- **BRIEF**
Each line of the data below from the one holding "MEN Nike Air VaporMax 2018" to the one holding "Retired FBI Agent Shares how", inclusive, is to be reproduced exactly; no other line belongs in the answer.

- **PROVIDED ENTRIES**
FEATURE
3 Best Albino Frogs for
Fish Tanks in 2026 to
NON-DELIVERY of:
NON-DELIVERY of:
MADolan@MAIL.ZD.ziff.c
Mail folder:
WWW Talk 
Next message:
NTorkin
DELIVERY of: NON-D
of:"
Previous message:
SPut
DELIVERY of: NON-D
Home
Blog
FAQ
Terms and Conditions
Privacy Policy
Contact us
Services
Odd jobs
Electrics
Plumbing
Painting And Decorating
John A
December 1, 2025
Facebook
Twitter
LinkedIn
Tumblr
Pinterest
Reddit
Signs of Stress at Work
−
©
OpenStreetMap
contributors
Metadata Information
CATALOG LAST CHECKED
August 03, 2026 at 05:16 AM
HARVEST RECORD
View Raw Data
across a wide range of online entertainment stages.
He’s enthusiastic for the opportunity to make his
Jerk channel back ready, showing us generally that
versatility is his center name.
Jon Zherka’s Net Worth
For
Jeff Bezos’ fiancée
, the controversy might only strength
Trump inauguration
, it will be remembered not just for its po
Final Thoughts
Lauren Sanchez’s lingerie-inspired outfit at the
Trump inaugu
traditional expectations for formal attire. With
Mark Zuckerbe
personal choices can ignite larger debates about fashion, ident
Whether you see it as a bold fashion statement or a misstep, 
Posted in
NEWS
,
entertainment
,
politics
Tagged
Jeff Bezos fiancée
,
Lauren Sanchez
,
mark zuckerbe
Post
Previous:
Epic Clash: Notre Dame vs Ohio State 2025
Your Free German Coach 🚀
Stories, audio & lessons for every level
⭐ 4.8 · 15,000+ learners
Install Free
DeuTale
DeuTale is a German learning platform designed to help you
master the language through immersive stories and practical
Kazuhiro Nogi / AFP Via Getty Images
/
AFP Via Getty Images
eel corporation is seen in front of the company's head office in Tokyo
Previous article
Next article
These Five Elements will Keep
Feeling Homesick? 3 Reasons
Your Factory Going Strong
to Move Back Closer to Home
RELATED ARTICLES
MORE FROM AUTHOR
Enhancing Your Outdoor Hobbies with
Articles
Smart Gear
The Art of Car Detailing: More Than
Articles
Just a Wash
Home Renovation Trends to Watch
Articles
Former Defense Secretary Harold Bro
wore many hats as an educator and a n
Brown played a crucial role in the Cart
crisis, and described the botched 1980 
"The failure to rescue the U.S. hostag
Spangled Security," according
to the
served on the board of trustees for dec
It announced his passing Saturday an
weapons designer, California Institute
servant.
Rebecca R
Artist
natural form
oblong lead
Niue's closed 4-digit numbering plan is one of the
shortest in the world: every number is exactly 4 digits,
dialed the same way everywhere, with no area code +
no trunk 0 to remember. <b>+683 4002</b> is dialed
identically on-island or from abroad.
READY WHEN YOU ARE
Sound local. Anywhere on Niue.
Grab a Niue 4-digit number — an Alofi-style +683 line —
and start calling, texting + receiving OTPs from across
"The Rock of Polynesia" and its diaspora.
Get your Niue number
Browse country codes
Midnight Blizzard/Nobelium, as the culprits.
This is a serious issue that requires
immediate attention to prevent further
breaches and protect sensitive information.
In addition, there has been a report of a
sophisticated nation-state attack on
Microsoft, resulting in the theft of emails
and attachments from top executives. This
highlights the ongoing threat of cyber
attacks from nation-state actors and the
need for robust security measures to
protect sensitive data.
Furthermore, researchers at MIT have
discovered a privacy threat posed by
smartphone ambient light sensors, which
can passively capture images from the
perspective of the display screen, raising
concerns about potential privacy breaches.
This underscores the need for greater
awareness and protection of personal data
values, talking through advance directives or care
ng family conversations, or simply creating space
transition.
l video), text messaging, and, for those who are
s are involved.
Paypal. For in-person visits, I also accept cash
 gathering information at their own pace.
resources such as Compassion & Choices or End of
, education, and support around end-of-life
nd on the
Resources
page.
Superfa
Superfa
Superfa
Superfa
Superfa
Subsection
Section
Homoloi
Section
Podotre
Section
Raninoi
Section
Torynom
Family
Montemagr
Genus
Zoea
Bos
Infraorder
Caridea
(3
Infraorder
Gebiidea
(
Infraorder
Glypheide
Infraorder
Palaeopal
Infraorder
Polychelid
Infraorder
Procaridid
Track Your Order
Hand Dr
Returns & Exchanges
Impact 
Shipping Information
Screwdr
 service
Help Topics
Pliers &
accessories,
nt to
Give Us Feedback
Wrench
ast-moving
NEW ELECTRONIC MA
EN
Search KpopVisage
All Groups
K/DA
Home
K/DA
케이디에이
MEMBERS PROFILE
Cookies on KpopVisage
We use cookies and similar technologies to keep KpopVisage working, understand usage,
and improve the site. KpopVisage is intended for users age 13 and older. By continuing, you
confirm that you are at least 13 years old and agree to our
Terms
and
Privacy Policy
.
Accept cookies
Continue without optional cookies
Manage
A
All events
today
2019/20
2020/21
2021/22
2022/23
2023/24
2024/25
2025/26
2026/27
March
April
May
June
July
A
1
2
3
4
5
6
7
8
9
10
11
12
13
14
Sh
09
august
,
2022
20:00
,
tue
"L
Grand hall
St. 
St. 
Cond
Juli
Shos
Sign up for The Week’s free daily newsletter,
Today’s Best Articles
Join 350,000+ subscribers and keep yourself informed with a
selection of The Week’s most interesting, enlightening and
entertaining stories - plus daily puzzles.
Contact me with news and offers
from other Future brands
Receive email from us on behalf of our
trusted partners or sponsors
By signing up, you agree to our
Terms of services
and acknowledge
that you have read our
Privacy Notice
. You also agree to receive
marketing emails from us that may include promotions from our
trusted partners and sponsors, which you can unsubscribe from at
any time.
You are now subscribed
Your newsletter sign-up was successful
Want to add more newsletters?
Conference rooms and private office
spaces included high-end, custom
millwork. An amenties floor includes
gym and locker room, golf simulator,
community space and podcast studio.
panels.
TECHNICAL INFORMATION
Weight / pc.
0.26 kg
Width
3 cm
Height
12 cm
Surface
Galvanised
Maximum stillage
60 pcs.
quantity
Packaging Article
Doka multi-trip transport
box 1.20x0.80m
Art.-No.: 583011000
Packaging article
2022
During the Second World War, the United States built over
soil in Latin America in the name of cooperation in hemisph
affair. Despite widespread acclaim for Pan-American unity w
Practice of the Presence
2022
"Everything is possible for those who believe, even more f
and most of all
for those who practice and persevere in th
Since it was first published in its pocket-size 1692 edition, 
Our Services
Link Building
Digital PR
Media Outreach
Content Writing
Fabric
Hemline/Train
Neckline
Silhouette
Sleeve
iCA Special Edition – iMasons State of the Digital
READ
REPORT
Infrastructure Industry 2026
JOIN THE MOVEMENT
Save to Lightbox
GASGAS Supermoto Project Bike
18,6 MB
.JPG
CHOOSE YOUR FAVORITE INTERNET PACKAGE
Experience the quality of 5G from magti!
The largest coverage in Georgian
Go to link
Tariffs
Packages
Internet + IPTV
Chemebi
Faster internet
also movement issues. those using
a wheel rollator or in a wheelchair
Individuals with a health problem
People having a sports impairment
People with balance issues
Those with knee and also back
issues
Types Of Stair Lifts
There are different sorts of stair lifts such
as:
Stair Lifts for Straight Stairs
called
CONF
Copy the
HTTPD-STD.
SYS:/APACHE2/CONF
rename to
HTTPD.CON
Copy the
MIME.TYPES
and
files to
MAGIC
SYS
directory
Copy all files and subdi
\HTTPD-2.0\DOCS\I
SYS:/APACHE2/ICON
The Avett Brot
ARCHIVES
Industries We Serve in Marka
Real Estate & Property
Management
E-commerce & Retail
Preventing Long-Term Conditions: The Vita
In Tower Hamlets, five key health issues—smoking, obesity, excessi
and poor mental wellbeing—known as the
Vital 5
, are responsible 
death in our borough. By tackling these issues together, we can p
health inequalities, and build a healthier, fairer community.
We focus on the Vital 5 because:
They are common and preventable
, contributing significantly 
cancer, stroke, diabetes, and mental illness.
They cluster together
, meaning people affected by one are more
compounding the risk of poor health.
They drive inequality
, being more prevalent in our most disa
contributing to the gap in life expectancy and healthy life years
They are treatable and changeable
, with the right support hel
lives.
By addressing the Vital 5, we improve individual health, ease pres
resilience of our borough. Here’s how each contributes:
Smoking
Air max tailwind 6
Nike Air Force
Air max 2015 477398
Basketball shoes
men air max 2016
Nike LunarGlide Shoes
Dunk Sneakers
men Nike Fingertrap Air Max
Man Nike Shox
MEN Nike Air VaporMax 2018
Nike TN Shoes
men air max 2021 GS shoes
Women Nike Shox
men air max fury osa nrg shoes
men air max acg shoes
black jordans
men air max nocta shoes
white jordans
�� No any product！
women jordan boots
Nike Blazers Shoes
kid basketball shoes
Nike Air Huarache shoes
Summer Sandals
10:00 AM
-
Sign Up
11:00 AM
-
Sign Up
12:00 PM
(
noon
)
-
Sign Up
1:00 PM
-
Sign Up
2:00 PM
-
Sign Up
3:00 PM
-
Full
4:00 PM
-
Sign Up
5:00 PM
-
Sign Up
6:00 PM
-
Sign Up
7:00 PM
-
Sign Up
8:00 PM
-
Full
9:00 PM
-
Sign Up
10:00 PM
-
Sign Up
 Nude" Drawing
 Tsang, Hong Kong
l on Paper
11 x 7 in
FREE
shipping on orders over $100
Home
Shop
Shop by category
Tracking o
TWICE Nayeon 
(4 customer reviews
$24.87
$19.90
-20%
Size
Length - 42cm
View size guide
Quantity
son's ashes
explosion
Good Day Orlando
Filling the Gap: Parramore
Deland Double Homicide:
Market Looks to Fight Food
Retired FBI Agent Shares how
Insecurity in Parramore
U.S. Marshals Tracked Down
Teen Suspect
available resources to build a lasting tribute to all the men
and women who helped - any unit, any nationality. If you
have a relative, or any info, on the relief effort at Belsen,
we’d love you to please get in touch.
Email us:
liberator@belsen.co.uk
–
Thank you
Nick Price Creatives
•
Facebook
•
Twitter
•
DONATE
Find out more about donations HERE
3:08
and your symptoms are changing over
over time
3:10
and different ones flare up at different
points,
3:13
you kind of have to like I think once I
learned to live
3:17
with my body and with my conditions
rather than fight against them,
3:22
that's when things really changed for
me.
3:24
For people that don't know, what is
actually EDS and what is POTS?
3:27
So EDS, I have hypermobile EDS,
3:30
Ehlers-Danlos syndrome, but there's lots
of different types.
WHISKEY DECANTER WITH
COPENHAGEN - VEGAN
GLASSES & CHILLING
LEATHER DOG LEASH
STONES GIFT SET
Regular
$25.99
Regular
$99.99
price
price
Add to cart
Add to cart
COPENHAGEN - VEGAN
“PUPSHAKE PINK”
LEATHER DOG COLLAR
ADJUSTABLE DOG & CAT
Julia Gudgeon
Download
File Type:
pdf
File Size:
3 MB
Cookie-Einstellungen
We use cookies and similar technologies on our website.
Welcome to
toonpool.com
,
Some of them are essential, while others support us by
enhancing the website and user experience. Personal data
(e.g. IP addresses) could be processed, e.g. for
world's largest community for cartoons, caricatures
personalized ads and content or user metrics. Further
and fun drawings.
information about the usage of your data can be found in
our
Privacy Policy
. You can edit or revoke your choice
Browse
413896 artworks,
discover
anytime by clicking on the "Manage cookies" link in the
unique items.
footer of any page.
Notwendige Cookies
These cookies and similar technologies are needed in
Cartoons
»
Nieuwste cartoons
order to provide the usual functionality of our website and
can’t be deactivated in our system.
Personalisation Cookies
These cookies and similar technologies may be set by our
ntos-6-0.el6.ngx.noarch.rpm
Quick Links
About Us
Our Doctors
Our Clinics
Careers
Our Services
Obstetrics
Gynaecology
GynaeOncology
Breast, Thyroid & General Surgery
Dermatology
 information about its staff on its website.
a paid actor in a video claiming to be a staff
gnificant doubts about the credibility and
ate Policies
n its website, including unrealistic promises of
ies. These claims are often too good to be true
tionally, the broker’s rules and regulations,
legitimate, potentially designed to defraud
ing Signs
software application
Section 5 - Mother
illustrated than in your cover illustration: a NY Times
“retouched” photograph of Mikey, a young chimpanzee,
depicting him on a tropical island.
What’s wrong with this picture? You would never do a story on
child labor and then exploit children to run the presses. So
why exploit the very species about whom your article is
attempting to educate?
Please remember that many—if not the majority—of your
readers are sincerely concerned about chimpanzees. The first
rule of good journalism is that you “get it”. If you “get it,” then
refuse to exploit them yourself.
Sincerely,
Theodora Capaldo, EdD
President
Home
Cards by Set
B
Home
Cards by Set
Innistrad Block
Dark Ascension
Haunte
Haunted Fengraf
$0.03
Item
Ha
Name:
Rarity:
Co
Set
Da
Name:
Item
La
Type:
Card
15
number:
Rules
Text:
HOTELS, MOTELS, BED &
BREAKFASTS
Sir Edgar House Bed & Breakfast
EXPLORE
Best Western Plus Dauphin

- **OUTPUT FOR THIS EXERCISE**
MEN Nike Air VaporMax 2018
Nike TN Shoes
men air max 2021 GS shoes
Women Nike Shox
men air max fury osa nrg shoes
men air max acg shoes
black jordans
men air max nocta shoes
white jordans
�� No any product！
women jordan boots
Nike Blazers Shoes
kid basketball shoes
Nike Air Huarache shoes
Summer Sandals
10:00 AM
-
Sign Up
11:00 AM
-
Sign Up
12:00 PM
(
noon
)
-
Sign Up
1:00 PM
-
Sign Up
2:00 PM
-
Sign Up
3:00 PM
-
Full
4:00 PM
-
Sign Up
5:00 PM
-
Sign Up
6:00 PM
-
Sign Up
7:00 PM
-
Sign Up
8:00 PM
-
Full
9:00 PM
-
Sign Up
10:00 PM
-
Sign Up
 Nude" Drawing
 Tsang, Hong Kong
l on Paper
11 x 7 in
FREE
shipping on orders over $100
Home
Shop
Shop by category
Tracking o
TWICE Nayeon 
(4 customer reviews
$24.87
$19.90
-20%
Size
Length - 42cm
View size guide
Quantity
son's ashes
explosion
Good Day Orlando
Filling the Gap: Parramore
Deland Double Homicide:
Market Looks to Fight Food
Retired FBI Agent Shares how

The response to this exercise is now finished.